# Resources

Code, notebooks, and data I made openly available. Quick overview:

### Code

• Omesa - small framework for reproducible Text Mining research

• topbox - wrapper for Labelled Latent Dirichlet Allocation (L-LDA)

• markdoc - convert NumPy-styled Python docstring to Markdown

• ebacs - minimalistic conference manager

• ec2latex - XML to LaTeX book of abstracts

## Omesa

A small framework for reproducible Text Mining research that largely builds on top of scikit-learn. Its goal is to make common research procedures fully automated, optimized, and well recorded. To this end it features:

• Exhaustive search over best features, pipeline options, to classifier optimization.

• Flexible wrappers to plug in your tools and features of choice.

• Completely sparse pipeline through hashing - from data to feature space.

• Record of all settings and fitted parts of the entire experiment, promoting reproducibility.

• Dump an easily deployable version of the final model for plug-and-play demos.

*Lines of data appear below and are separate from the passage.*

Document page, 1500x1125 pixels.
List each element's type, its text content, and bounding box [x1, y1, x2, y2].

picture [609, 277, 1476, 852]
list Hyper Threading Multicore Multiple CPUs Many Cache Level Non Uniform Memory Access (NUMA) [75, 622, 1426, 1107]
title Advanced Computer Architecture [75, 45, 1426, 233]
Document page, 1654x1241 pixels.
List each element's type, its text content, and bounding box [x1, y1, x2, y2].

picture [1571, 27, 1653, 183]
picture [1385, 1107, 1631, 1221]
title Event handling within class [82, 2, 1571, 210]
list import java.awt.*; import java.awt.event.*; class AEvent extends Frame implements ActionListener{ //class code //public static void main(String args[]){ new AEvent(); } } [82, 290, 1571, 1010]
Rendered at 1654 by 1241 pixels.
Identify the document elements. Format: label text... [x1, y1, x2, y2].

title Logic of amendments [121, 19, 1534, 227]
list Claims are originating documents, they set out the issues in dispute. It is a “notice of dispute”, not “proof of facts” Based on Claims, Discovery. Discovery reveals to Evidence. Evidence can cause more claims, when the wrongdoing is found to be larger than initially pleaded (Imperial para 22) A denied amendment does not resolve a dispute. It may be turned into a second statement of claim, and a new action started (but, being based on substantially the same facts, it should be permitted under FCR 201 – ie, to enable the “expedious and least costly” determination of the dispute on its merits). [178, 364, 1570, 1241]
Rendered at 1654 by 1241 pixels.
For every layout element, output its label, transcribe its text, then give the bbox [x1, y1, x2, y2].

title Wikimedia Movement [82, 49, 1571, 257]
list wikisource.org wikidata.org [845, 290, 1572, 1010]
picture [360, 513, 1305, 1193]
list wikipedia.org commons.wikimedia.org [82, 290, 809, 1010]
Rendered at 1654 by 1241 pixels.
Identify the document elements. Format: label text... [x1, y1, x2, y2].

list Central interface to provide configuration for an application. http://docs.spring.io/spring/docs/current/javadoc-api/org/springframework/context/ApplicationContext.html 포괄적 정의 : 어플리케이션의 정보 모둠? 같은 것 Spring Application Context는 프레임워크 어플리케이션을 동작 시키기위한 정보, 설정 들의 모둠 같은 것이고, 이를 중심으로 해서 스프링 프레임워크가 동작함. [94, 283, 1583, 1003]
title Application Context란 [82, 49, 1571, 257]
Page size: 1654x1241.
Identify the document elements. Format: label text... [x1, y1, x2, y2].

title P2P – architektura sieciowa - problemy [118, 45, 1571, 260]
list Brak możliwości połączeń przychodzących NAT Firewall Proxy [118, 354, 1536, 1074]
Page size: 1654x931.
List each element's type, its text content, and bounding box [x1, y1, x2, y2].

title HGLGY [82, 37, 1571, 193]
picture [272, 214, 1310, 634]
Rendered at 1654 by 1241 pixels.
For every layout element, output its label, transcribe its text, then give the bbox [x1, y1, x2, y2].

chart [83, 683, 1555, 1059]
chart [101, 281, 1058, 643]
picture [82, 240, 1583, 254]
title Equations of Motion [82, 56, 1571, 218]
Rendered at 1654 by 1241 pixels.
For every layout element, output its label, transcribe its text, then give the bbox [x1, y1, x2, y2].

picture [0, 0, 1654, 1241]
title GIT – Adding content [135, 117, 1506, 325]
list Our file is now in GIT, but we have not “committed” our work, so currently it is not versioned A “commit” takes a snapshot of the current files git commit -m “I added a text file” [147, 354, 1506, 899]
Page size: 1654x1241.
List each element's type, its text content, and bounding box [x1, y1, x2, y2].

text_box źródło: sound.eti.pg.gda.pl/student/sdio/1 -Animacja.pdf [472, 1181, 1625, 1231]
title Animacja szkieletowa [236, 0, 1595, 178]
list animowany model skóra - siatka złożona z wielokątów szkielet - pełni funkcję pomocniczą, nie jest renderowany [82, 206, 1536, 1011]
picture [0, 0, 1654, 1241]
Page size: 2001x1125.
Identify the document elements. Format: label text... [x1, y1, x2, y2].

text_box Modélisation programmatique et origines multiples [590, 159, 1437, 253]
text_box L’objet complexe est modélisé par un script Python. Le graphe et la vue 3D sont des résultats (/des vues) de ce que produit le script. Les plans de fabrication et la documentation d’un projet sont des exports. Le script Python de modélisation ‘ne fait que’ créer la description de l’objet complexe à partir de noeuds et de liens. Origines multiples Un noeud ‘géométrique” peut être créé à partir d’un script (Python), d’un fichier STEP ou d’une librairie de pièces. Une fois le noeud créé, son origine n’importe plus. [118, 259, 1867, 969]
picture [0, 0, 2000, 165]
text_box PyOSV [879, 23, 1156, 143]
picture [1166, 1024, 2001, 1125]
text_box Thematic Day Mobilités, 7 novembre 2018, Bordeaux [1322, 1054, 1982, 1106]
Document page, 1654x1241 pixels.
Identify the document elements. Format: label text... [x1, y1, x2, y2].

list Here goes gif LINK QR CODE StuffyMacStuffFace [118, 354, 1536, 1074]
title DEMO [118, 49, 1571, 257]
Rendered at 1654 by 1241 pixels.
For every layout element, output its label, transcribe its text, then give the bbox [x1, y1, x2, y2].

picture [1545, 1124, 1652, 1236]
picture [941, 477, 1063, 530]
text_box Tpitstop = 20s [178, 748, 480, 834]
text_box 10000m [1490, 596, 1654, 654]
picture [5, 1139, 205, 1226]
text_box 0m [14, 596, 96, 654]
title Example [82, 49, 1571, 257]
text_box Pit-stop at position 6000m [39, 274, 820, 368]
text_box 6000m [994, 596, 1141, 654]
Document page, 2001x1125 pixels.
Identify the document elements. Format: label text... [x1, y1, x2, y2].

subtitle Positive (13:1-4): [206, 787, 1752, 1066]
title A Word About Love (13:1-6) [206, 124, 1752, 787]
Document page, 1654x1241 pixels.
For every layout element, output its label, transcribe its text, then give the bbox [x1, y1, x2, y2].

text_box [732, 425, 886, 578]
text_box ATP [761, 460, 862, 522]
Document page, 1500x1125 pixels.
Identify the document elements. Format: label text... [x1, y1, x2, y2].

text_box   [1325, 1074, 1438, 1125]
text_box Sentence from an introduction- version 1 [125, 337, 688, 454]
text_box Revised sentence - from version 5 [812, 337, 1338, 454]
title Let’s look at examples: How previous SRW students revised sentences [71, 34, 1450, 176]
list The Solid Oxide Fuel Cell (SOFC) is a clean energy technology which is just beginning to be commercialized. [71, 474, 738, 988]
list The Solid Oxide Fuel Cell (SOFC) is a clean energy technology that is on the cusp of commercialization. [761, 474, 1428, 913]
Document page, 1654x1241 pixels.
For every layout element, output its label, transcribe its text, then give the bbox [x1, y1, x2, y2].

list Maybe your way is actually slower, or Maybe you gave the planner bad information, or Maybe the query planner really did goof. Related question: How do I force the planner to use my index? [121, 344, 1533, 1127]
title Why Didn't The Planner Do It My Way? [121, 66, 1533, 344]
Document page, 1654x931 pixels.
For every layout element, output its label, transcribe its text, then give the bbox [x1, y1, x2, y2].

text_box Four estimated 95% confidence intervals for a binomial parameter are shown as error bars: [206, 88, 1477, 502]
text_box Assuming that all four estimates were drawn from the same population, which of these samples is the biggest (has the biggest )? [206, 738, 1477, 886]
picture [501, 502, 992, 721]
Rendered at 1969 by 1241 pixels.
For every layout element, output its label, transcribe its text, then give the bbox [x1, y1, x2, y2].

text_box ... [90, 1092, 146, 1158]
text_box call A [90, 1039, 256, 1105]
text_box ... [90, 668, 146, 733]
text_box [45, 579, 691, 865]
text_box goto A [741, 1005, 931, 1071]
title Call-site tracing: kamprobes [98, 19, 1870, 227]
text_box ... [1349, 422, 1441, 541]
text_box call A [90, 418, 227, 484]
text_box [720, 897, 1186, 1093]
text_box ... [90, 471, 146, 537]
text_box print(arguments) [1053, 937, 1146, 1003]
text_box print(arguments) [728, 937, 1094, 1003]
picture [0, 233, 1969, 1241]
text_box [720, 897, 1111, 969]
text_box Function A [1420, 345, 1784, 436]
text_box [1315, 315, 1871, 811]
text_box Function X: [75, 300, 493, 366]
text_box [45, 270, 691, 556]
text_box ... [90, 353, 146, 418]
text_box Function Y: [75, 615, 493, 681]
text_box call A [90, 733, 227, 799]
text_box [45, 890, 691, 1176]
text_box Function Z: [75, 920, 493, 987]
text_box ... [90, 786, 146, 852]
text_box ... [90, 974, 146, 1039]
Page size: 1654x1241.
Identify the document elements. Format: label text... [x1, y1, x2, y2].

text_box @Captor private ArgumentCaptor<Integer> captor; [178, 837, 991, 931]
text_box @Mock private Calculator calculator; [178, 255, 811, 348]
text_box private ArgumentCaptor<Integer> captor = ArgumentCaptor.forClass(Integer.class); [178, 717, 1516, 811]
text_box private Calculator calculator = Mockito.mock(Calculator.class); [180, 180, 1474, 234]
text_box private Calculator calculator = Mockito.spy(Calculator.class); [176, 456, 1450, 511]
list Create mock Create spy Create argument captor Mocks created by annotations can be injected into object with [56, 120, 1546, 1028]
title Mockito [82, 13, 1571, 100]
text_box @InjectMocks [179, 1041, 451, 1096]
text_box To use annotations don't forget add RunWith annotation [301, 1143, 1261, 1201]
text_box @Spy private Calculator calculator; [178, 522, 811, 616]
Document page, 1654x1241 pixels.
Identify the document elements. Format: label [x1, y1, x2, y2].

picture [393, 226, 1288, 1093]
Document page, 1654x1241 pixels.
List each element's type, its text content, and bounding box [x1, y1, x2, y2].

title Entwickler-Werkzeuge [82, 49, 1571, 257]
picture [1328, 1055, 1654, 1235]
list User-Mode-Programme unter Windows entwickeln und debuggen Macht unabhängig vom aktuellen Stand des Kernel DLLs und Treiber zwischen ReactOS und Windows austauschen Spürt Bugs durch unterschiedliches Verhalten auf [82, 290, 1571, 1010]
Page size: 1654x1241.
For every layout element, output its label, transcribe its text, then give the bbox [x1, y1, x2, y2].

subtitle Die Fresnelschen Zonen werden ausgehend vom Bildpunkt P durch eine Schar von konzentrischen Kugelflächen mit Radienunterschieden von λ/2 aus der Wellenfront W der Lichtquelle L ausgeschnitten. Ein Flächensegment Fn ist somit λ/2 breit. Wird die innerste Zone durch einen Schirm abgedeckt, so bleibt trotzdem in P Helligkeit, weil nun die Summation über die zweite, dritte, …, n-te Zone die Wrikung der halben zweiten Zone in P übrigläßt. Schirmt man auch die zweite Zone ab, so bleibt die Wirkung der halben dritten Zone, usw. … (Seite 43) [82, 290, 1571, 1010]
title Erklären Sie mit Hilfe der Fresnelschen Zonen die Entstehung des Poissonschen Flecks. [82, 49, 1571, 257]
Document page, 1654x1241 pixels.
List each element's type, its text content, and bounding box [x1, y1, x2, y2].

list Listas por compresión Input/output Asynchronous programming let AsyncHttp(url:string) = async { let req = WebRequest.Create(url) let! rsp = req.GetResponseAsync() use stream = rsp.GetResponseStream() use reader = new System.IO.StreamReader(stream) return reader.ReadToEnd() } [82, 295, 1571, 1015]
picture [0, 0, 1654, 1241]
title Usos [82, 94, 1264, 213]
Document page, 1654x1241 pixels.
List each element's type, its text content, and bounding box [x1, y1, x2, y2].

End-to-End classification in 2 minutes:

from omesa.experimeomesant import Experiment
from omesa.featurizer import Ngrams

conf = {
"gram_experiment": {
"name": "gram_experiment",
"train_data": ["./n_gram.csv"],
"features": [Ngrams(level='char', n_list=[3])],
"text_column": 1,
"label_column": 0,
"folds": 10,
"save": ("log")
}
}

for experiment, configuration in conf.items():
Experiment(configuration)


Output:

---- Omesa ----

Config:

feature:   char_ngram
n_list:    [3]

name: gram_experiment
seed: 111

Sparse train shape: (20, 1287)

Tf-CV Result: 0.8


## markdoc

This piece of code can be used to convert NumPy-styled Python docstrings (example), such as those used in scikit-learn, to Markdown with minimum dependencies. In this way, only the code-contained documentation needs to be editted, and your documentation on for example readthedocs can be automatically updated thereafter with some configuration.

Simply type:

python3 markdoc.py /dir/to/somefile.py /dir/to/somedoc.md


## topbox

A small Python 3 wrapper around the Stanford Topic Modeling Toolbox (STMT) that makes working with L-LDA a bit easier; no need to leave the Python environment. More information on its workings can be found on my blog. Code sample:

## ebacs

in development

Minimal working version of a bottle.py front-end to ec2latex. Currently, it demonstrates how conference attendees can submit their abstracts (can include LaTeX code) via a form, after which this submission is added to the database. From the front page, the book of abstracts can be compiled per demonstration. The idea is that this functionality is embeddable for your conference website. Requires bottle, cork, beaker and blitzdb.

## ec2latex

Python tool for converting XML-based confrence submissions (such as EasyChair) to a full LaTeX book of abstracts. Sample of the end result can be found here. After manual work on the .tex files (can be found in github README), can be simply called with:

python ec2latex.py


This code has been integrated into ebacs.